1. False Unlearning. MU aims to remove the influence of specific data from the whole model, including the feature extractor and feature processor (for example, the feature extractor). However, it seems that SUN does not modify the feature extractor.

   In class-wise unlearning, according to the neural collapse theory, the features of different class and the fully connected layer's weight would converge to a simplex. The projection operation of SUN seems to delete the target class weight and the output would be zero.

   In concept-wise SD unlearning, SUN just modifies the text encoder. Does this imply that the backbone UNET can still generate the concept? Moreover, SUN uses four concept words to erase the nudity concept, which makes me doubt if the test prompts are good enough. Please see Question 2.

2. The classification experiments should be conducted on more complex datasets, including CIFAR-100 and TinyImageNet.

3. In class-wise unlearning, SUN should be evaluated on sub-class unlearning. And the authors should include more classes.

4. Since SUN does not need the remaining data, SUN should be compared to other zero-shot methods, such as [1] and [2]. More advanced methods, such as SCRUB[3] and Neggrad+(also proposed in [3], combining finetuning and gradient ascent) should also be included.

5. The different projection operations in class-wise unlearning and sample-wise unlearning are not convincing and make me confused.
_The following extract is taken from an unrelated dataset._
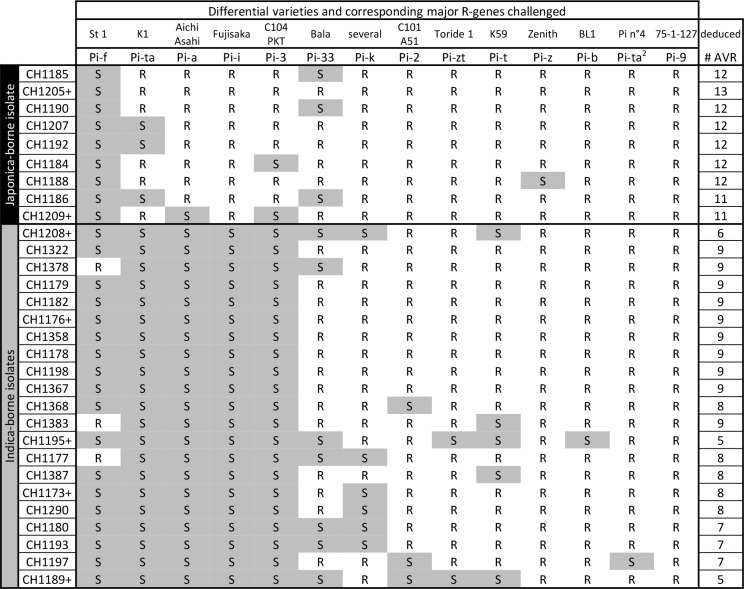
Estimation of Avr-Effector complement using rice differential lines in 30 selected isolates from Yuanyang (these isolates are indicated by a ‘*’ on Figure 1A showing neutral diversity).The Resistant (R) and susceptible (S) classes were established using the scale described in Figure 1—figure supplement 4. The isolates indicated with a ‘+’ were used for pathogenicity tests in Figure 4.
In class-wise unlearning, SUN uses the vectors with large singular values, but it uses small singular values. The authors claim it's because the features of forgetting data and remaining data are similar, but the explanation seems to violate the basic hypothesis of SUN, i.e., the separability of feature space.

[1] Foster, Jack, et al. "Zero-shot machine unlearning at scale via lipschitz regularization." arXiv preprint arXiv:2402.01401 (2024).

[2] Cheng, Xinwen, Zhehao Huang, and Xiaolin Huang. "Machine Unlearning by Suppressing Sample Contribution." arXiv preprint arXiv:2402.15109 (2024).

[3] Kurmanji, Meghdad, et al. "Towards unbounded machine unlearning." Advances in neural information processing systems 36 (2024).